Iniciativa do governo federal voltada a microempreendedores individuais (MEIs), micro e pequenas empresas (MPEs) exportadoras, o Programa Acredita Exportação já está disponível. A partir desta terça-feira (21), os empreendedores podem pedir a compensação ou ressarcimento de até 3% sobre o valor exportado, devolvendo de forma simplificada os tributos pagos ao longo da cadeia produtiva.

A medida representa um avanço na desoneração das exportações e busca aumentar a competitividade das empresas de menor porte no comércio internacional, antecipando efeitos previstos na reforma tributária. O programa é uma parceria entre o Ministério do Desenvolvimento, Indústria, Comércio e Serviços (Mdic) e o Ministério da Fazenda, com suporte da Receita Federal.

O pedido é feito de forma totalmente digital, pelo site da Receita Federal. O Acredita Exportação beneficia tanto vendas de bens como de serviços.

Para orientar os empreendedores, o Mdic e a Receita realizaram uma live no YouTube, explicando o passo a passo do processo de solicitação e como acessar o sistema de ressarcimento pelo site da Receita Federal.

Sancionado em julho pelo presidente Luiz Inácio Lula da Silva, o Acredita Exportação prevê devolução de até 3% do valor exportado. O crédito pode ser ressarcido em dinheiro ou utilizado para compensar tributos federais — como Programa de Integração Social (PIS), Contribuição para o Financiamento da Seguridade Social (Cofins), Imposto de Renda Pessoa Jurídica (IRPJ) e Contribuição Social sobre o Lucro Líquido.
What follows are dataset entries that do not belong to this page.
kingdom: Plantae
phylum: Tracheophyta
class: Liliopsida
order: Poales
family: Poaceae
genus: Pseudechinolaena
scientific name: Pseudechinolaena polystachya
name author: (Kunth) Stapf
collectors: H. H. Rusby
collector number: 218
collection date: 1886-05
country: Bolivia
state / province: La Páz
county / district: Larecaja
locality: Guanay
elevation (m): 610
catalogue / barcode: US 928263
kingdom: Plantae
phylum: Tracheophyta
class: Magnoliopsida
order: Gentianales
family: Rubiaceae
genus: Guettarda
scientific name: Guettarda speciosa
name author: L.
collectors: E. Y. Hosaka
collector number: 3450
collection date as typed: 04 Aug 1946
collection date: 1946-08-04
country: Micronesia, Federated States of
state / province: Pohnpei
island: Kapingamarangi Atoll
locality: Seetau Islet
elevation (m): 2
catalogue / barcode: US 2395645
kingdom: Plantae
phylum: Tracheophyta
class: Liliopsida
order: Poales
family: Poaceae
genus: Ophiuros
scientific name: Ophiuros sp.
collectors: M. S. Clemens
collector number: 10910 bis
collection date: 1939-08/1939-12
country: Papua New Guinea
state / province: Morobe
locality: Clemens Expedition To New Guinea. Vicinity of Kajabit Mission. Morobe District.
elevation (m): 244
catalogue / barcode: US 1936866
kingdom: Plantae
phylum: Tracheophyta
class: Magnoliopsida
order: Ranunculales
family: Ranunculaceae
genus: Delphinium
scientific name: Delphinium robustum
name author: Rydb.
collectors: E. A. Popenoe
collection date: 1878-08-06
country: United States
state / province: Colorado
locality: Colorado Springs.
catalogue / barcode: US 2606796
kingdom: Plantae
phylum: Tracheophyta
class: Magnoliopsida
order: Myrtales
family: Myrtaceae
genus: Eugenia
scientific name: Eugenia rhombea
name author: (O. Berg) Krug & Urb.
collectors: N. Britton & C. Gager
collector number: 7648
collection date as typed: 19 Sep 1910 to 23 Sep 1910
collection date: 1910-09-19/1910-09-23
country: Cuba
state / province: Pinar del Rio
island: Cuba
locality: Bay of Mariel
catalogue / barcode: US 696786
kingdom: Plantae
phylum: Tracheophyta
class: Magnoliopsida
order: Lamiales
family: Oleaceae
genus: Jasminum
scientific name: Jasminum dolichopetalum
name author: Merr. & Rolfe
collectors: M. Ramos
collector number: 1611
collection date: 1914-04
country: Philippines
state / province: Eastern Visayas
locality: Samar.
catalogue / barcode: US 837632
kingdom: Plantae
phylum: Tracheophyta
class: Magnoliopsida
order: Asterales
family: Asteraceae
O primeiro período de referência será para as exportações realizadas de 1º de agosto a 30 de setembro de 2025. Após o fechamento de cada trimestre, as empresas devem reunir as informações das notas fiscais e calcular o crédito de 3%. Mais detalhes estão disponíveis no guia completo do Acredita Exportação, divulgado pelo Mdic.

Segundo a Secretaria de Comércio Exterior (Secex/MDIC), 11,5 mil MPEs exportaram em 2024, representando 40% do total de empresas exportadoras do país — que somaram 28,8 mil. Juntas, essas pequenas empresas movimentaram US$ 2,6 bilhões em vendas internacionais.

Há dez anos, em 2014, eram pouco mais de 5,3 mil exportadoras de pequeno porte, o que correspondia a 28,6% do total, mostrando o avanço expressivo do setor.

Além do Acredita Exportação, as micro, pequenas e médias empresas podem buscar outros programas de incentivo. Entre as iniciativas estão o Brasil Mais Produtivo, que oferece capacitação e consultorias; o Programa de Financiamento à Exportação (o Proex); o Seguro de Crédito à Exportação, com garantia do Fundo de Garantia à Exportação (SCE/FGE); e o Desenrola Pequenos Negócios, voltado à renegociação de dívidas.